Fraser froze in the act of scrambling three eggs. I saw
a gun-- Victoria Metcalfe, reaching for Fraser--and Ray had
seen a gun in her hand, where there wasn't one, and had shot
another man in the back-- You're being melodramatic, Fraser;
why think of that now? Just listen to Ray.
"I saw the flash, and I aimed at it. Well, just a little
to the right, because I wanted to hit him in the shoulder.

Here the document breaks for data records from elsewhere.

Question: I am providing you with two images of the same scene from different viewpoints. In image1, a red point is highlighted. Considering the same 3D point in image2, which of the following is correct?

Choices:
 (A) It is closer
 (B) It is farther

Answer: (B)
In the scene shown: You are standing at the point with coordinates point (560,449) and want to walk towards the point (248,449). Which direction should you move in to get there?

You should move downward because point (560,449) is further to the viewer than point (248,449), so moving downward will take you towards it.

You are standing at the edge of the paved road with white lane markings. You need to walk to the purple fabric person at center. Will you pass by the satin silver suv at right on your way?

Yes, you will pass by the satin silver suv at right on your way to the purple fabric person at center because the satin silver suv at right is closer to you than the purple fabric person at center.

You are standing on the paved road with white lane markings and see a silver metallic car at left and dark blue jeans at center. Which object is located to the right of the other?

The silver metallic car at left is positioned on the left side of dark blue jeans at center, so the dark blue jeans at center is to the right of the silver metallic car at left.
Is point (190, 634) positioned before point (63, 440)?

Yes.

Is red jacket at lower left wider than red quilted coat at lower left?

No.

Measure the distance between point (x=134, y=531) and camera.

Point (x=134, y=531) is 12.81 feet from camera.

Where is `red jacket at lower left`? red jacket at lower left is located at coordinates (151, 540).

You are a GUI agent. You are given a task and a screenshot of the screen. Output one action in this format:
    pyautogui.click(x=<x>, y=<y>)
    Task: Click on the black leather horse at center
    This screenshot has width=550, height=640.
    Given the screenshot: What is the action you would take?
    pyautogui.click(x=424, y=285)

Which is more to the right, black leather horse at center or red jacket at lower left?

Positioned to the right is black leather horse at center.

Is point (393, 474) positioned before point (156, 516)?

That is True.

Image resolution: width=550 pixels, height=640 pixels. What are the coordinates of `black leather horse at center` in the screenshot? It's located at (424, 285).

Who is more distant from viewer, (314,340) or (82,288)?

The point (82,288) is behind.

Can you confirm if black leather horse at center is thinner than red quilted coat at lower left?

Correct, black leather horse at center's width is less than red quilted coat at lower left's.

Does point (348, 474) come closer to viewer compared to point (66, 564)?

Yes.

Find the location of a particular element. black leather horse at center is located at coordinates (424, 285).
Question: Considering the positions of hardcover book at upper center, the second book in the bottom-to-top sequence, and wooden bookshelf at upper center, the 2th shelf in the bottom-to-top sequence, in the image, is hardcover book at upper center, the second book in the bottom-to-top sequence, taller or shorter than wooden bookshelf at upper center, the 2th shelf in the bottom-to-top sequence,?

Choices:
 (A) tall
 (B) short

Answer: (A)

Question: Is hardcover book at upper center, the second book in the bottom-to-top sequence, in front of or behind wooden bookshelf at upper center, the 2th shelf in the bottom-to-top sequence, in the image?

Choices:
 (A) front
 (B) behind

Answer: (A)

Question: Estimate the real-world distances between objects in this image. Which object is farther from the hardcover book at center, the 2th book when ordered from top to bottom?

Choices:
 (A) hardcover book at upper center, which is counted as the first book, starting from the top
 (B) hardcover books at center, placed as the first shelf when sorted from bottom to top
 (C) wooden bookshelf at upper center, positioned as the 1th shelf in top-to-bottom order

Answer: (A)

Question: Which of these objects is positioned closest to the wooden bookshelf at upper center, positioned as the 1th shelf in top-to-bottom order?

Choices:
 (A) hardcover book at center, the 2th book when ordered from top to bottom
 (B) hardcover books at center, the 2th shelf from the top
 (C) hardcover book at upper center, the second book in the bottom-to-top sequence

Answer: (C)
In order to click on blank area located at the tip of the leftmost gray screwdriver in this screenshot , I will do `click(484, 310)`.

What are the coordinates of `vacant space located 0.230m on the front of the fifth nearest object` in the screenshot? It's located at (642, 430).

I
really just wanted to wing him if I could, because I didn't want
to kill him; I just wanted to stop him." Ray looked up as Fraser
brought over the plate of scrambled eggs. His hazel eyes looked
huge in his pale face. "How could I have shot him if I didn't have
the flash to aim at?"
"That's an excellent question, Ray." Fraser sat to watch
Ray eat.
"Yeah--well, think it'll occur to those bozos in IA? Think
they'll think of it? That alley was dark, Fraser:
dark. Think it'll occur to them I had to have something to
aim at?"
"Of course it will, Ray."
"No, it won't. They'll just--they just don't get it, what
it's like out there in real life. They just--" He bent his head
to shovel scrambled eggs into his mouth.
Think, Fraser.
Diefenbaker nosed his way into the dining area.
"Hey, Dief, get the mouse yet?" Ray asked, but the wolf was
too busy to listen.
Ray finished the eggs. Fraser slid the mug of hot tea
forward.
"Do I hafta?" said Ray.
Fraser let his gaze answer for him, and Ray sighed noisily
and picked up the mug. Fraser didn't blame him: the tea wasn't
much to his taste, either. But it was a special, soothing blend
that calmed shattered nerves; Eric had sent it after his sojourn
in nerve-jangling Chicago.
"Where's the gun, Fraser? What happened to the gun? There
was a gun, Fraser. Where is it?"
Get him to bed. "We'll find it," said Fraser.
"It hasta be somewhere," Ray was still murmuring as they
lay in bed. The back of his neck was hard as rock under Fraser's
massaging fingers.
"Shhh! We'll find it. We'll find the truth."
"I know. You always find out everything. You won't let
me down."
Silence for a moment.
"This feels good."
"Shh! Relax."
Ray's arms tightened around Fraser. "I'm glad you're here,
Fraser. I'm glad it's you."
Something inside Fraser was glowing like the sun through
a fog. He put his mouth close to Ray's ear and whispered, "So am
I, Ray."
His only answer was quiet breathing.